Of course Obama & Co. are trying to put their railroad job back on track, but that’ll be a heavy lift. The wreck of the TPP was not due to a glitch in legislative procedure, but to the establishment’s procedural miscalculation that we Americans will just sit still as it autocratically uses secrecy and lies to snatch away our democratic sovereignty.
The contrived wisdom foisted on us by the acolytes of the Holy Corporate Order is that ordinary folks can’t stop the Powers That Be from enthroning both an economic oligarchy and political plutocracy over us.

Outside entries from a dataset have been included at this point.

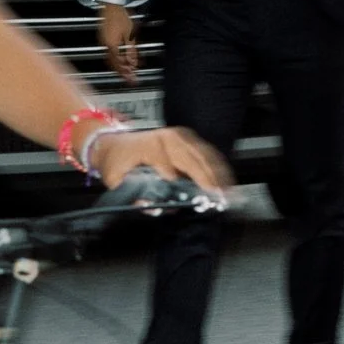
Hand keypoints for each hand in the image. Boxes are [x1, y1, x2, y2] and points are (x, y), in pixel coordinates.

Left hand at [90, 123, 230, 194]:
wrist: (115, 143)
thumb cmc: (117, 160)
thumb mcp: (115, 180)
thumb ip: (130, 195)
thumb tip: (150, 206)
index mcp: (148, 145)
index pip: (165, 162)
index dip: (176, 178)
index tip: (190, 194)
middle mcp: (166, 138)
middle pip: (191, 158)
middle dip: (207, 179)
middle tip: (219, 197)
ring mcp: (179, 136)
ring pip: (203, 154)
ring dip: (217, 174)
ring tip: (227, 191)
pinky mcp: (187, 139)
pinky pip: (206, 151)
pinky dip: (217, 166)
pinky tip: (225, 178)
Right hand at [96, 1, 139, 85]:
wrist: (112, 5)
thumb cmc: (121, 16)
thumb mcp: (130, 35)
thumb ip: (131, 51)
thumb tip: (133, 64)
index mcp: (111, 45)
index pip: (119, 64)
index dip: (126, 73)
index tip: (133, 79)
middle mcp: (105, 45)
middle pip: (113, 64)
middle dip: (122, 72)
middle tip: (131, 79)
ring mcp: (103, 41)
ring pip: (111, 59)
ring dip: (119, 66)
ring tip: (128, 71)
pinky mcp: (104, 38)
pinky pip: (110, 52)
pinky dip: (116, 58)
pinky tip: (123, 59)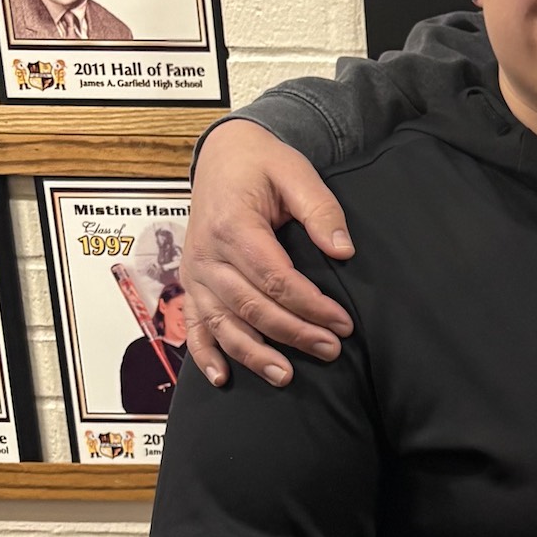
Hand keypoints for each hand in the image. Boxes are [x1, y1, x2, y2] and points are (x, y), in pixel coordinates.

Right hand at [182, 118, 356, 387]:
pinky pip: (193, 325)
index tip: (342, 323)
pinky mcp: (192, 284)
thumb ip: (321, 210)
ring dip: (253, 354)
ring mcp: (196, 273)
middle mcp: (208, 255)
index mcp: (233, 226)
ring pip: (223, 323)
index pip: (275, 278)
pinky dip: (204, 355)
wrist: (224, 157)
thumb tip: (344, 250)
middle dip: (293, 333)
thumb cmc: (263, 166)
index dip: (310, 305)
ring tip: (286, 377)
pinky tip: (223, 379)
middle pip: (252, 306)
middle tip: (330, 350)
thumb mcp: (297, 173)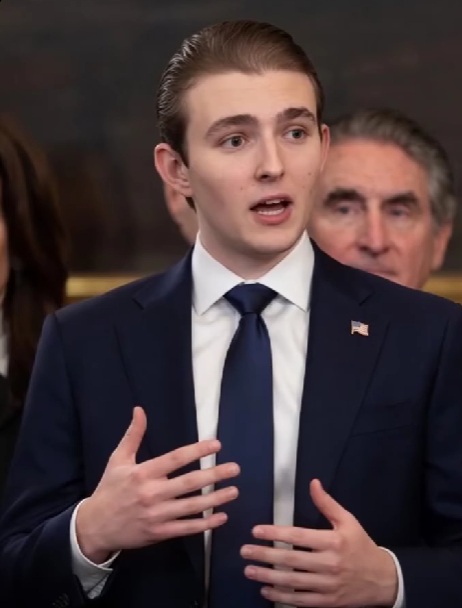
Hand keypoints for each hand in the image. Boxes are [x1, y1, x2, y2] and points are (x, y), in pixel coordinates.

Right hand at [76, 406, 238, 562]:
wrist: (94, 526)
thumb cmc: (110, 489)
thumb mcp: (118, 459)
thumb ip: (133, 435)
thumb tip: (140, 410)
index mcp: (143, 473)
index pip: (175, 459)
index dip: (197, 451)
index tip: (216, 445)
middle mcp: (152, 493)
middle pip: (189, 482)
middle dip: (214, 475)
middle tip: (235, 469)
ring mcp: (157, 515)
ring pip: (192, 506)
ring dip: (215, 499)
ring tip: (234, 491)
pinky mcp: (159, 533)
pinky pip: (186, 528)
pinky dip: (205, 524)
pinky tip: (220, 517)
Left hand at [241, 479, 397, 606]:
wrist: (383, 579)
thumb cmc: (361, 546)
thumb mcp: (348, 520)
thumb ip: (327, 503)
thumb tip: (313, 483)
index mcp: (333, 542)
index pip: (299, 537)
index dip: (276, 534)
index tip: (256, 531)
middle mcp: (329, 564)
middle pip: (291, 560)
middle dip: (265, 555)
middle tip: (245, 551)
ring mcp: (327, 586)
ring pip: (293, 582)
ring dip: (268, 577)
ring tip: (249, 571)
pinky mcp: (327, 602)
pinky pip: (300, 600)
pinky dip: (281, 597)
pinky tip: (266, 590)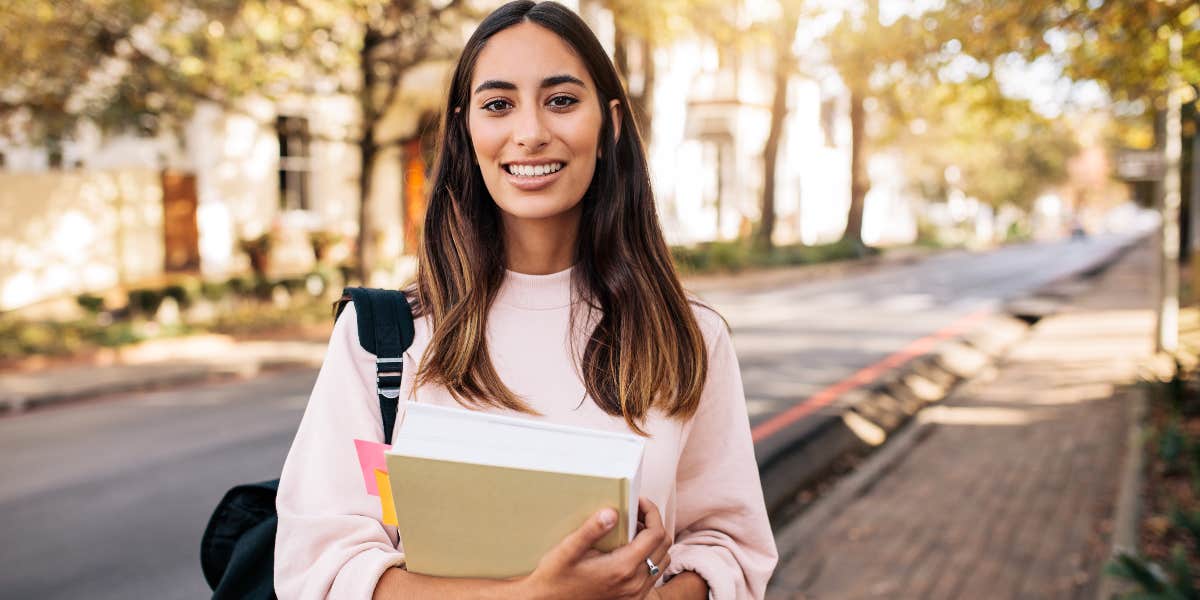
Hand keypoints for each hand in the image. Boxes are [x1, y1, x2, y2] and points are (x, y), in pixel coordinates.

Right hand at [518, 497, 671, 599]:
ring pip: (662, 560)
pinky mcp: (633, 599)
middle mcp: (635, 583)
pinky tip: (630, 549)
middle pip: (664, 545)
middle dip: (654, 522)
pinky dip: (650, 557)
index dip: (651, 512)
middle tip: (635, 511)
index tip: (638, 501)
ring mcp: (636, 594)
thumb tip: (612, 512)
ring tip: (633, 528)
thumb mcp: (567, 550)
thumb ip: (591, 530)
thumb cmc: (555, 578)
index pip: (655, 534)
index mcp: (623, 568)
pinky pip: (654, 575)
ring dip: (654, 541)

Indeed, the power elites on Wall Street, in Washington and up in the corporate suites got a major comeuppance when the U.S. House rejected their TPP scheme last Friday. The Trans-Pacific Partnership masqueraded as a free trade agreement, but of the 30 chapters of this thousand-page document, only six deal with trade — the other 24 add up to a book of anti-democratic horrors, further rigging the system to enrich the global corporate elite, while ensuring ever-widening inequities for the rest of us.But as a friend of mine puts it: “Those who say it can’t be done should not interrupt those who are doing it.”
Yet, the elites got a comeuppance because…well, because the grassroots literally came up. Such smart, savvy and scrappy public interest champions as Lori Wallach of Public Citizen’s Global Trade Watch and Larry Cohen of the Communications Workers of America dug out the details of TPP’s secret power play and went to the countryside to alert regular Americans. They and many, many others strategized, organized and mobilized, creating a mass coalition to oppose the entrenchment of what would be a global corporate kleptocracy. This was building beneath the radar of the clueless establishment media, which continue to assert that opposition to the TPP is coming from labor unions. Labor has certainly been key, but it is hardly alone, for environmental groups, small businesses, mayors, state officials, religious leaders, family farm advocates and a wide array of other grassroots activists have enlisted in the crucial democratic cause.
What we have here is something big, something important for the long run: The beginning of a cohesive, comprehensive movement to restore a forward-looking people’s politics based on the egalitarian principle that we’re all in this together.